Work task: Drop the images. Copy every line below character for character.

═════ Input data

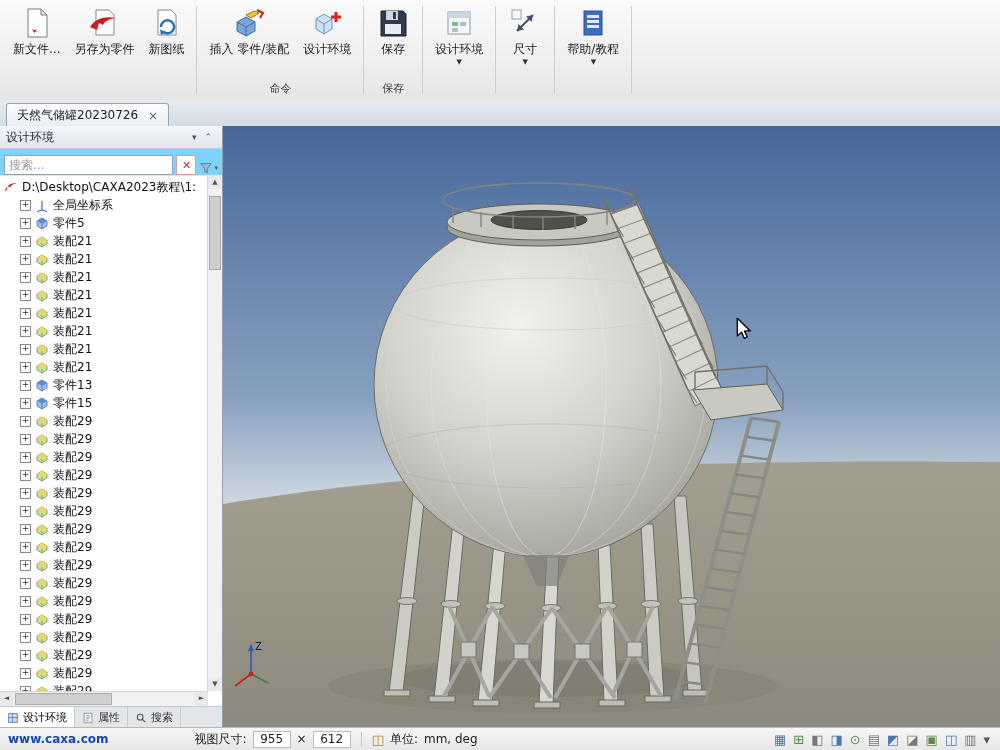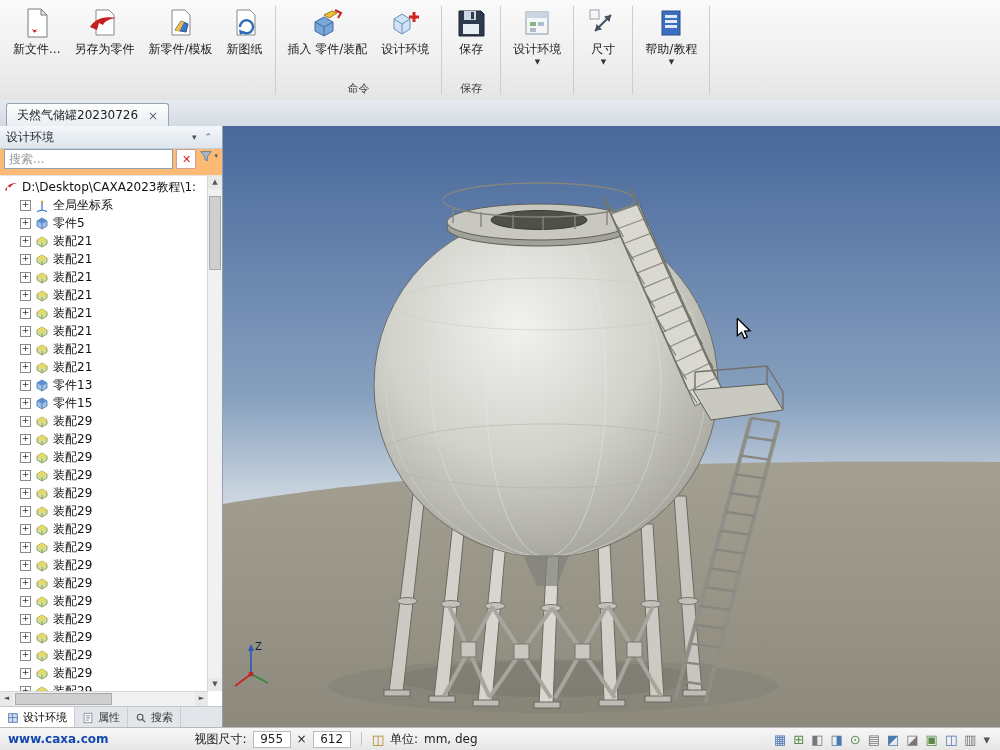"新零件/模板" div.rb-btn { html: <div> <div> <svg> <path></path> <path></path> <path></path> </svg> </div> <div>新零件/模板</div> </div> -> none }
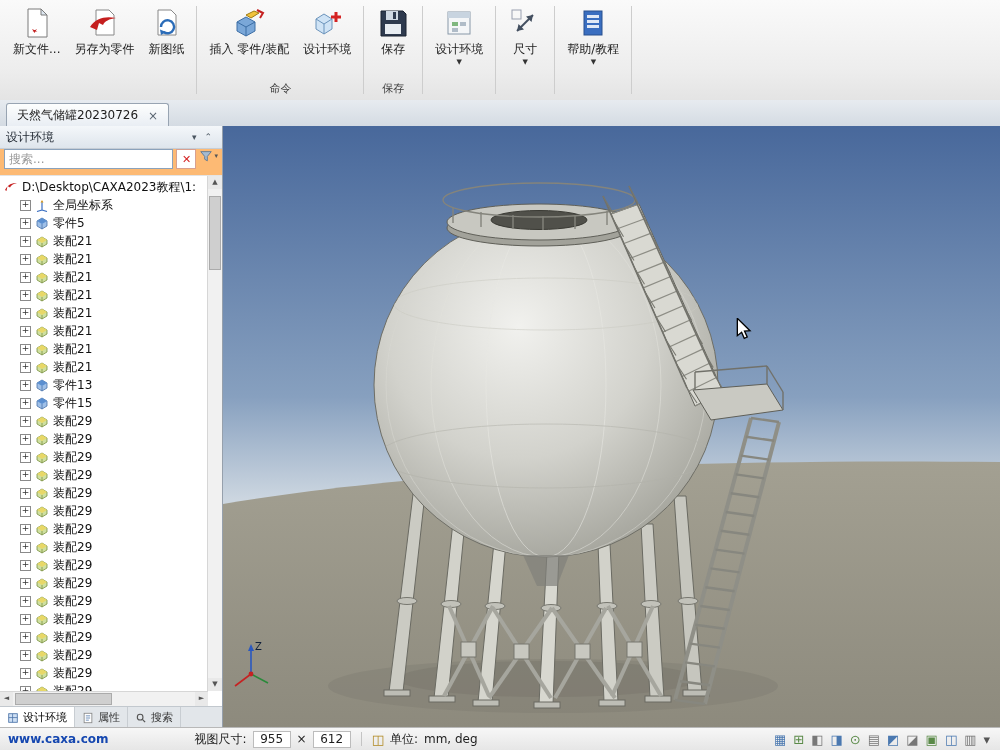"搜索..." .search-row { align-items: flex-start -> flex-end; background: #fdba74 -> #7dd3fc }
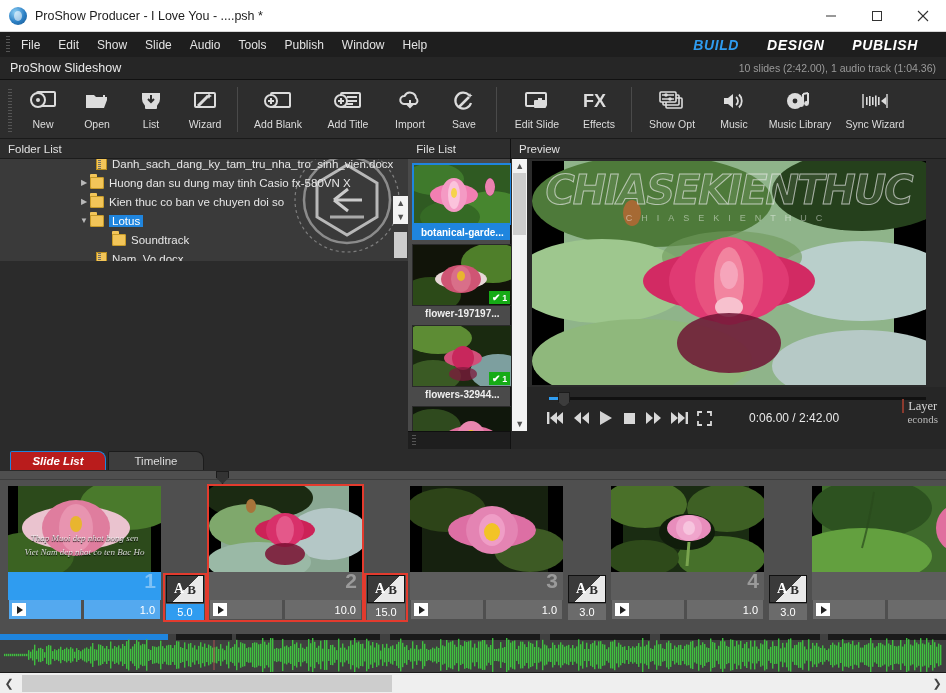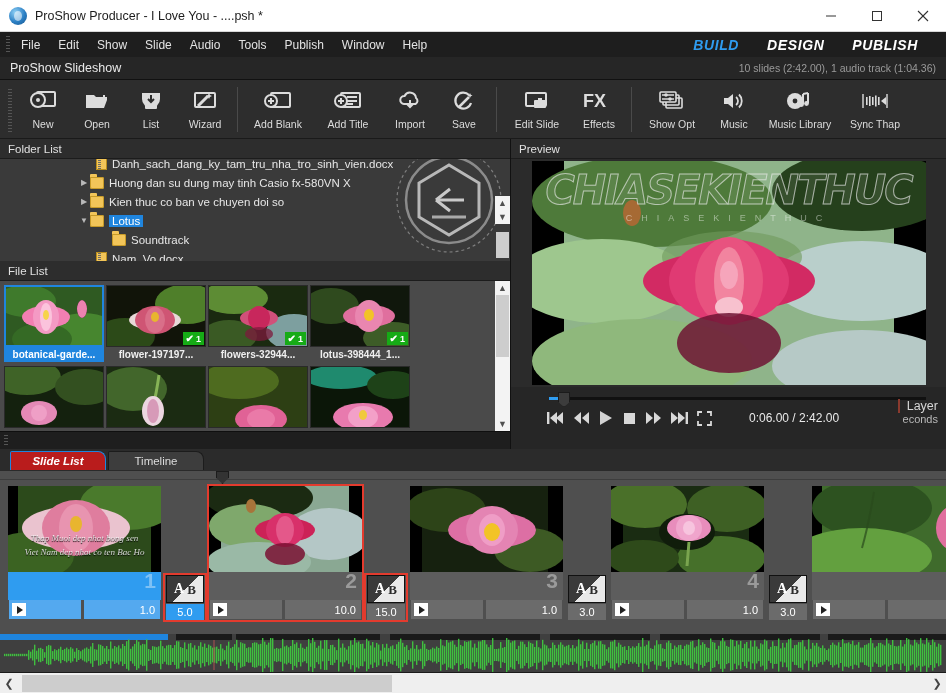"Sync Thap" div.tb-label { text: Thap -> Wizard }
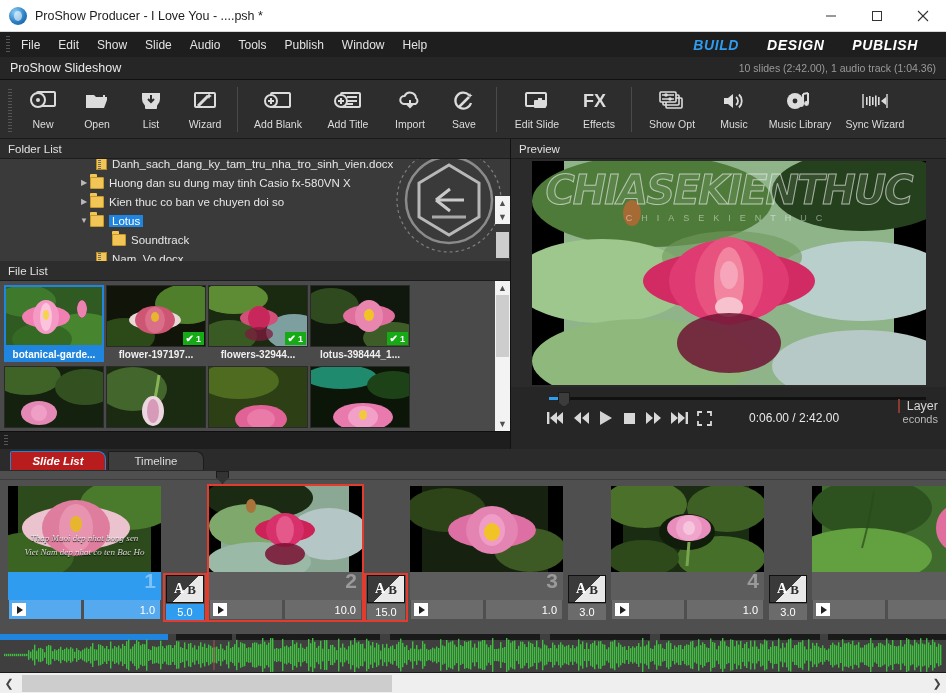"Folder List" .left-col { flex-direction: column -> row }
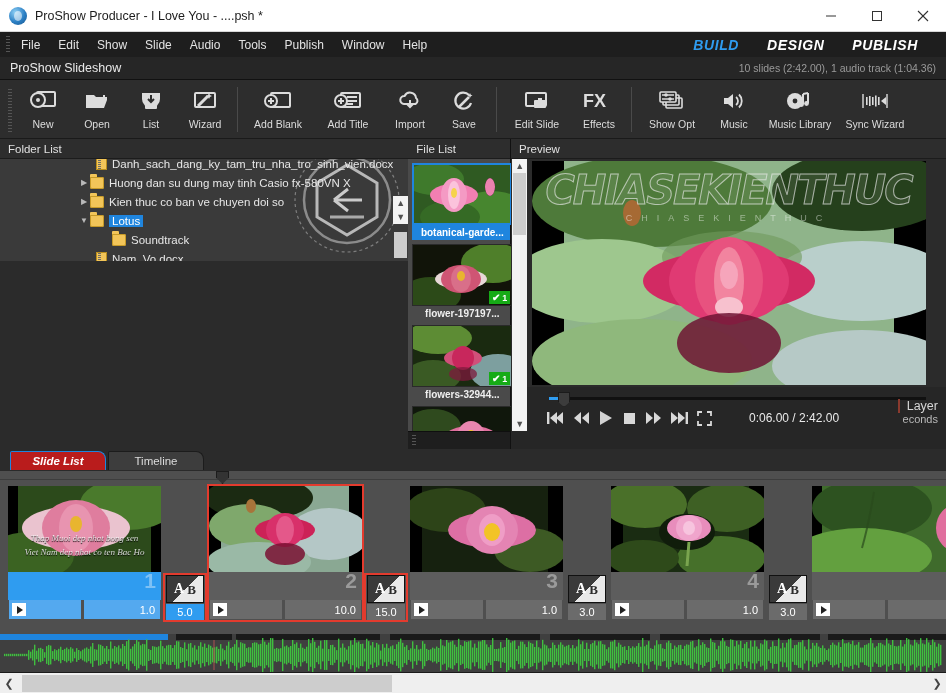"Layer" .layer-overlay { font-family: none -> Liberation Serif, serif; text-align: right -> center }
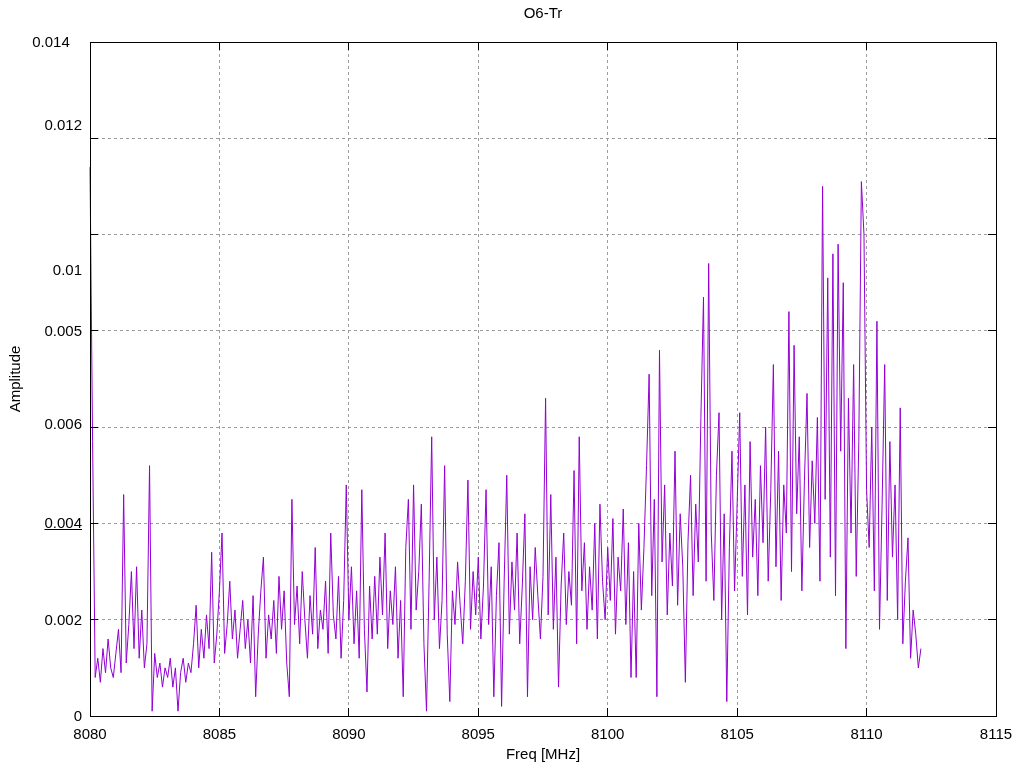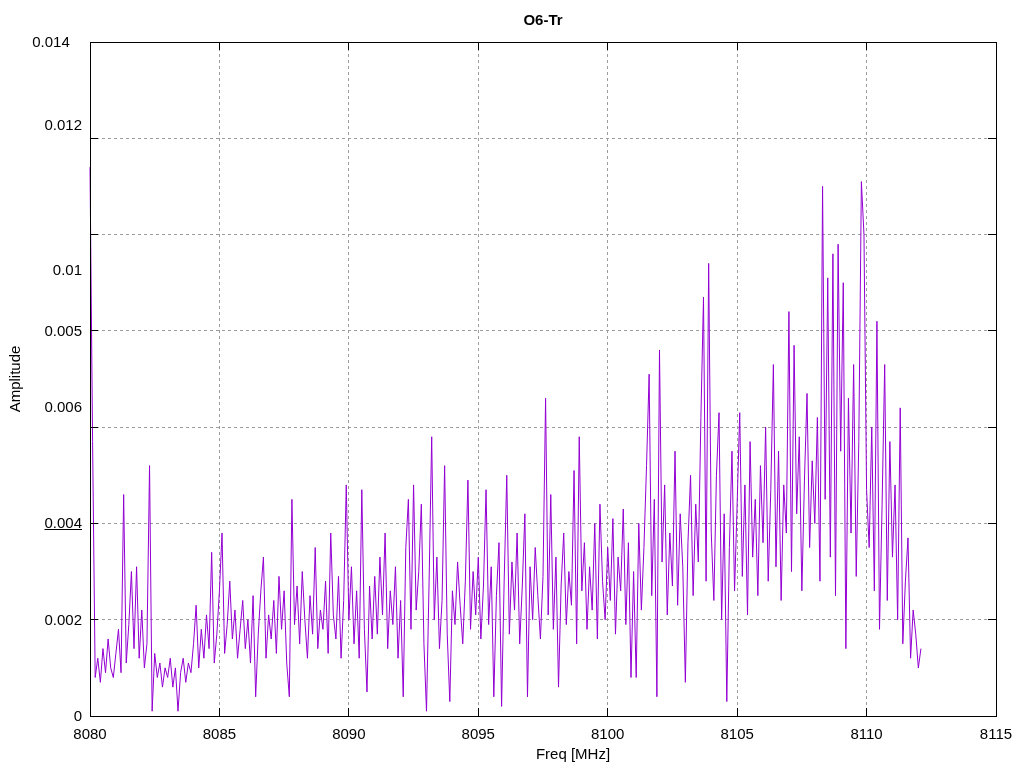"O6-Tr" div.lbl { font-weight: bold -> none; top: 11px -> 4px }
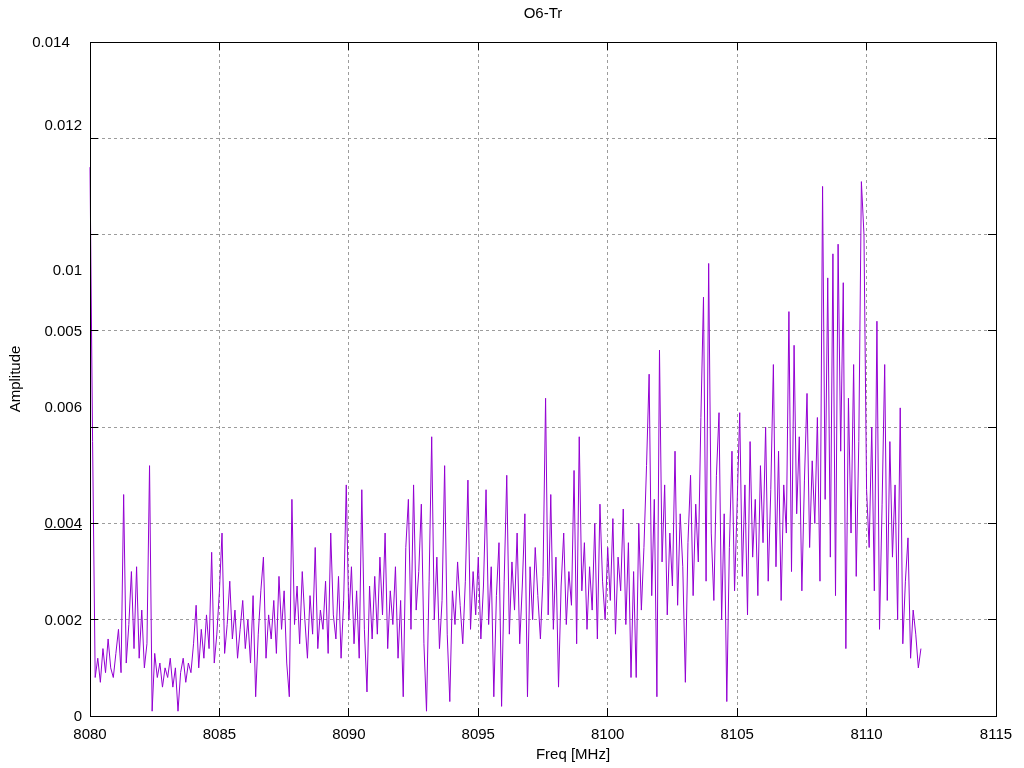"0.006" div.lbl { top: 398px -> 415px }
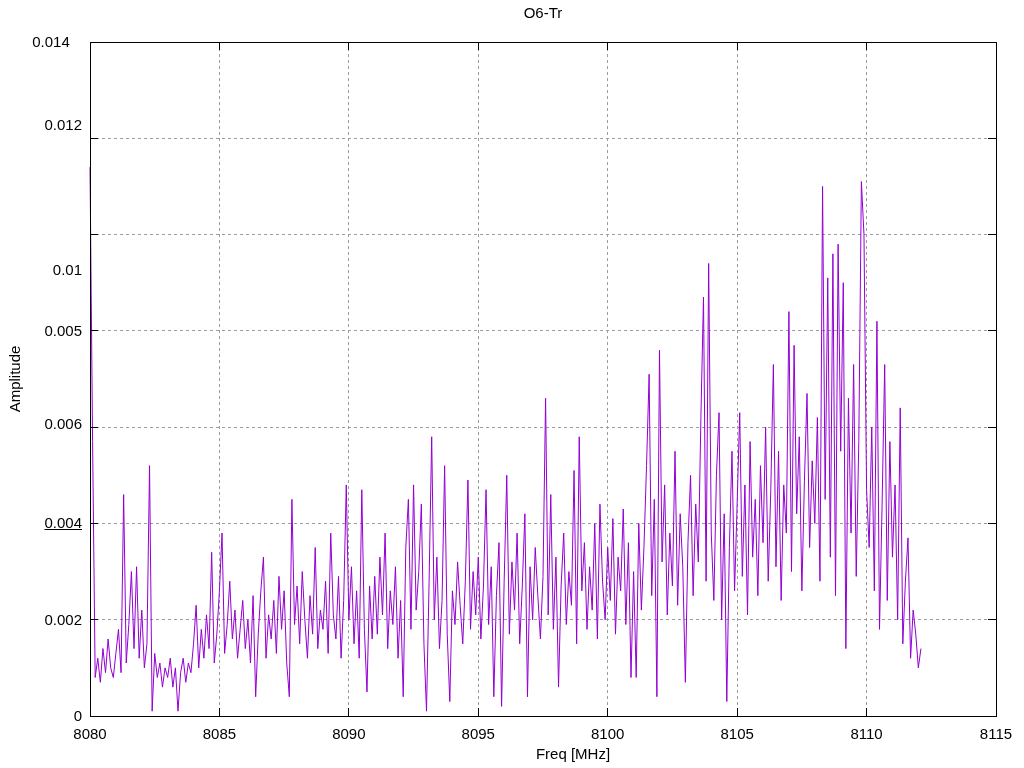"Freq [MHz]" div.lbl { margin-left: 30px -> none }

══════════

Solution below:
"新零件/模板" div.rb-btn { html: <div> <div> <svg> <path></path> <path></path> <path></path> </svg> </div> <div>新零件/模板</div> </div> -> none }
"搜索..." .search-row { align-items: flex-start -> flex-end; background: #fdba74 -> #7dd3fc }
"Sync Thap" div.tb-label { text: Thap -> Wizard }
"Folder List" .left-col { flex-direction: column -> row }
"Layer" .layer-overlay { font-family: none -> Liberation Serif, serif; text-align: right -> center }
"O6-Tr" div.lbl { font-weight: bold -> none; top: 11px -> 4px }
"0.006" div.lbl { top: 398px -> 415px }
"Freq [MHz]" div.lbl { margin-left: 30px -> none }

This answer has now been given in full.